La troisième question est l'occasion pour le général de Gaulle de préciser sa position à l'égard de l'ONU qui subit une véritable crise du fait du refus de certains pays (dont l'URSS et la France) de participer au financement des opérations militaires à Chypre et au Congo votées par l'Assemblée générale des Nations-Unies, à la suite de quoi les Américains ont proposé que l'URSS soit privée de son droit de vote à l'Assemblée générale. Après avoir brossé un large tableau historique des origines de l'Organisation internationale, de Gaulle expose que la Charte de l'ONU a été violée par le fait que la décision d'intervention militaire relevait du Conseil de sécurité et non de l'Assemblée générale, que le secrétaire général (il s'agit du suédois Hammarskjöld) s'est attribué un pouvoir excédant ses compétences et que l'ONU est intervenue dans les affaires intérieures du Congo. Ainsi justifie-t-il par ces entorses le refus de la France de payer sa part des dépenses d'une opération qu'il juge illégale. Et pour mettre fin à la crise, il ne voit pas d'autre solution que le retour aux principes de la Charte des Nations-Unies.

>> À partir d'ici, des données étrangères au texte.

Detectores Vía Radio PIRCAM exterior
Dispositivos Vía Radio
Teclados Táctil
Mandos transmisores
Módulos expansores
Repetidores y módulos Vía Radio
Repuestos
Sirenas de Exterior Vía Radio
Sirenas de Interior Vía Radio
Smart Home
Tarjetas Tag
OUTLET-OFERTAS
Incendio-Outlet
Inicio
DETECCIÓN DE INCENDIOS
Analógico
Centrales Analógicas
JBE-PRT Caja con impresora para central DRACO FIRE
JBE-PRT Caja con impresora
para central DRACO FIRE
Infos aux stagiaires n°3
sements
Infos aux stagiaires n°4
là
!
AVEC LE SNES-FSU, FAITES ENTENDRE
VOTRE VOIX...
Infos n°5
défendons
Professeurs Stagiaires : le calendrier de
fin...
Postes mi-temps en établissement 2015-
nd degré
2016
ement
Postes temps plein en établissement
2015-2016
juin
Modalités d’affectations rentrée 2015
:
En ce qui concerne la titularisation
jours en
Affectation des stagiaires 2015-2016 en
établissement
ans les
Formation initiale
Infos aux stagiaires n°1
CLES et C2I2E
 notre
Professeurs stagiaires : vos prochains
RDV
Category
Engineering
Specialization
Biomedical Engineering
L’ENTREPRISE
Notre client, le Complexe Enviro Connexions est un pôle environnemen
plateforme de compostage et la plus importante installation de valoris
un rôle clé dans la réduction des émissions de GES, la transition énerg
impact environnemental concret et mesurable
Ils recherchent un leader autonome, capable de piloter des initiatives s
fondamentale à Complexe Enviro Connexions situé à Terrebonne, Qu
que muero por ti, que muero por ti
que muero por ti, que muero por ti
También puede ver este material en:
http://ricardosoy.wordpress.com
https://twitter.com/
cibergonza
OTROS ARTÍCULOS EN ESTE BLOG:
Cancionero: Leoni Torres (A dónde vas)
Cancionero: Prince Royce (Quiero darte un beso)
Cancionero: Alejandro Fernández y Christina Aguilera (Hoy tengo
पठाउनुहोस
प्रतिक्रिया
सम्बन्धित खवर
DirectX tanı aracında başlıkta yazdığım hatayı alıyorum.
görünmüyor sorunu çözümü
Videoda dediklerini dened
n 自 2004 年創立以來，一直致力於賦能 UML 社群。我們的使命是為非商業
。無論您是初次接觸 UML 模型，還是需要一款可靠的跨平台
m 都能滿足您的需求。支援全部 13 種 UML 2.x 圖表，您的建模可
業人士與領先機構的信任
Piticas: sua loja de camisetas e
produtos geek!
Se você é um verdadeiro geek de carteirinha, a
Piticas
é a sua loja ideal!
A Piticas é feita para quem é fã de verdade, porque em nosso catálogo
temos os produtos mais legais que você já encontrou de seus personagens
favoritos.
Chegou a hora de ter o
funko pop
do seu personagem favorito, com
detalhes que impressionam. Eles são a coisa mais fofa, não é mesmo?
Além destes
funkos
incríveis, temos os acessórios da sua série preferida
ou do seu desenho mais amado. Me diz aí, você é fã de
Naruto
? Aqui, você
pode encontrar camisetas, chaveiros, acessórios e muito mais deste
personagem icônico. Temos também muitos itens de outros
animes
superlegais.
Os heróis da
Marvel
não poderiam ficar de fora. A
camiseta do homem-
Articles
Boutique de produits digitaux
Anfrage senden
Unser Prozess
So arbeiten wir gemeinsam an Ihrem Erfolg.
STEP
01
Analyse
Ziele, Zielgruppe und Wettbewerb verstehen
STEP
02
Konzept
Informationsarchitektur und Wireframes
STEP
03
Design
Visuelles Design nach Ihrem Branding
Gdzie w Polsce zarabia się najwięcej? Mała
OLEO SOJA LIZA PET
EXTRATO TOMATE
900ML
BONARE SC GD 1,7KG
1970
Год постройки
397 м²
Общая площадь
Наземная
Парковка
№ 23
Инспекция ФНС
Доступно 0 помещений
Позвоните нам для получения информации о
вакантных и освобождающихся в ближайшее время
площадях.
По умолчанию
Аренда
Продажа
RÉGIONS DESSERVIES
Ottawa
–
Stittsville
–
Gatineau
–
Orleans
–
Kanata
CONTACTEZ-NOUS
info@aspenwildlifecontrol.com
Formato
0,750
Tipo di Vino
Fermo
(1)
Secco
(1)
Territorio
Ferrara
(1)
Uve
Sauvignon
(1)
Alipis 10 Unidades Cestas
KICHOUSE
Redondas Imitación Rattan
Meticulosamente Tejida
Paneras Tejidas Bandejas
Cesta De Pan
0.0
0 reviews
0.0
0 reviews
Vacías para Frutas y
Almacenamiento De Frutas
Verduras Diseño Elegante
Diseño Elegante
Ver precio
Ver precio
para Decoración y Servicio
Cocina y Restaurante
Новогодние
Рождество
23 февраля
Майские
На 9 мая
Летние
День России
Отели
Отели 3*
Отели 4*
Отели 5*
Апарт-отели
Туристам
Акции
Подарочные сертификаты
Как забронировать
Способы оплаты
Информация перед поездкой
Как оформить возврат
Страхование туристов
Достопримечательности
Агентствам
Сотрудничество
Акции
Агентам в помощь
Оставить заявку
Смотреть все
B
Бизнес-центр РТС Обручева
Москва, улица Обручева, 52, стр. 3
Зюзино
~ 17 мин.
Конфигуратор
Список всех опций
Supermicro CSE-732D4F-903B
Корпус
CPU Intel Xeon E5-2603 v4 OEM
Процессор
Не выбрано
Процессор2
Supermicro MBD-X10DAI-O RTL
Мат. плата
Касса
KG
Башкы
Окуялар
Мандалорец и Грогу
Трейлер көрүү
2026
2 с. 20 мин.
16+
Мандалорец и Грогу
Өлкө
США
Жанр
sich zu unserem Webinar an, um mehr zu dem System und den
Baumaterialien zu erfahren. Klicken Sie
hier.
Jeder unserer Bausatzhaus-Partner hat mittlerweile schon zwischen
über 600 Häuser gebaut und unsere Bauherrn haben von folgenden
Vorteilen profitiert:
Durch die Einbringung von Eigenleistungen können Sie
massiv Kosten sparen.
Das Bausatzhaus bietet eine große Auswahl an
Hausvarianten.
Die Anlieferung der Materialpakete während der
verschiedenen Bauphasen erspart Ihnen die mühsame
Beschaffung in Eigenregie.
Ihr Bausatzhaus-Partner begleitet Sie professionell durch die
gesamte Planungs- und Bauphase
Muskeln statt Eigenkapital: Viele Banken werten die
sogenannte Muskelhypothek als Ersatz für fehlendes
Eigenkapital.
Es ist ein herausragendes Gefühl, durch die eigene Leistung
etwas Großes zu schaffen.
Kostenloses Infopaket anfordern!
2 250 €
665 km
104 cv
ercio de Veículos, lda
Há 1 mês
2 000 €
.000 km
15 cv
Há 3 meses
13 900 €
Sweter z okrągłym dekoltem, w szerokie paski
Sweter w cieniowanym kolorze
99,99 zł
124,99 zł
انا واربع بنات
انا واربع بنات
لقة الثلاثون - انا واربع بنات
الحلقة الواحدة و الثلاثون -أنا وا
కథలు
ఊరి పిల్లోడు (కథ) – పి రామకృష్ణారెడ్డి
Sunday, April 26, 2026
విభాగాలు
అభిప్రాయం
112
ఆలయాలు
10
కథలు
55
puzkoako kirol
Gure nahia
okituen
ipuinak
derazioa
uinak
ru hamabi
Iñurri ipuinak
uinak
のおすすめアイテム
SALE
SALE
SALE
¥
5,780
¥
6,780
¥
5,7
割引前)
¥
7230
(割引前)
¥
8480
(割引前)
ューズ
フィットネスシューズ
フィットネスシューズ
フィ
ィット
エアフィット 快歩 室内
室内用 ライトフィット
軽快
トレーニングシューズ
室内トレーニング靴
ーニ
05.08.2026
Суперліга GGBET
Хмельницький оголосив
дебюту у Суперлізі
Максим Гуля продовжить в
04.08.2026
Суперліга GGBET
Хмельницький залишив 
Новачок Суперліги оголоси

Enfin, interrogé sur la question allemande en rapport avec les relations Est-Ouest, de Gaulle plaide pour qu'elle soit résolue dans un cadre européen afin de faire en sorte qu'elle devienne un élément de paix et de progrès, permettant ainsi sa réunification autour de la République fédérale, grâce à une évolution de la Russie renonçant à la contrainte totalitaire qu'elle exerce sur son peuple comme sur ses satellites. C'est donc dans le cadre d'une Europe allant de l'Atlantique à l'Oural où les Six du Marché Commun joueraient un rôle moteur que le Général voit l'avenir allemand, tout en admettant que la réalisation de ce dessein est renvoyée à un avenir lointain.